Provided text:
*****

The IPCC principal approach is to use wastewater COD to estimate the methane mass generation rate. It factors in continuously measured wastewater flow rate (Q) and periodic COD (C) sample data.

This approach is scientifically illogical as anaerobic wastewater treatment is a biological process best monitored by means of the BOD characteristic. One provincial protocol uses a conservative default COD/BOD mass ratio of 2.4 to circumvent this IPCC COD approach. Yet, a review of a wastewater engineering handbook reveals that the 2.4 ratio is only typical for domestic wastewater. The ratio for various types of food processing wastewater ranges from 0.15 to 1.69.

This means that the IPCC-related protocol default ratio of 2.4 and other material balance calculations will result in over-estimated methane emissions captured and used as supplemental fuel.

An alternative to better quantify captured methane emissions is to measure the biogas flow rate and biogas methane content and use it to estimate the captured methane rate. The general problem with this approach is that it requires additional monitoring equipment and periodic sampling and analysis. These are resources that a wastewater treatment plant operator may be hesitant to invest in, unless made a mandatory requirement by the regulating agency.

*****

Data for review:

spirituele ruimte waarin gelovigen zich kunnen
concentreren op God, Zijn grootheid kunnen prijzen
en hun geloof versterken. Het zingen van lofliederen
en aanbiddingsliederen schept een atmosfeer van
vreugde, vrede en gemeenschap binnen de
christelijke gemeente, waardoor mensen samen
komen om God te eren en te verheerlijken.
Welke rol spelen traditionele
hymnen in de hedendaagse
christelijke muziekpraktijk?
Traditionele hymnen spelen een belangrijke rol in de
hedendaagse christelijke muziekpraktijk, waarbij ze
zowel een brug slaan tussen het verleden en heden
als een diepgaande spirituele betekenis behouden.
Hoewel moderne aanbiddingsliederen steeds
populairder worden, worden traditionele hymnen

*****

Task item A:
According to the text on methane estimation from wastewater, what is the range of the COD/BOD ratio for various types of food processing wastewater?
Task item B:
Continue the text on estimating methane from wastewater, starting right after its final sentence.

Answer A:
0.15 to 1.69

Answer B:
Also, the regulatory agency might not accept the calculated avoided GHG emissions based on this approach if they feel that baseline emissions should be subtracted from current measured and calculated methane emissions. The rational for this is that the average temperature of the previously uncovered lagoon was likely lower than the covered and insulated wastewater lagoon. A warmer temperature means increased biologic activity and more methane generation.

The GHC calculation protocol uses a baseline lagoon fluid temperature. But, in reality, the specified value can only be approximate, because lagoon temperatures are not normally measured. Also, unless the wet biogas is periodically sampled and analyzed for moisture content, the calculated annual methane emission rate will be over-estimated regarding captured methane emissions.

Overall, the regulatory options for calculating offset GHG emissions from an anaerobic wastewater treatment plant lead to great uncertainties.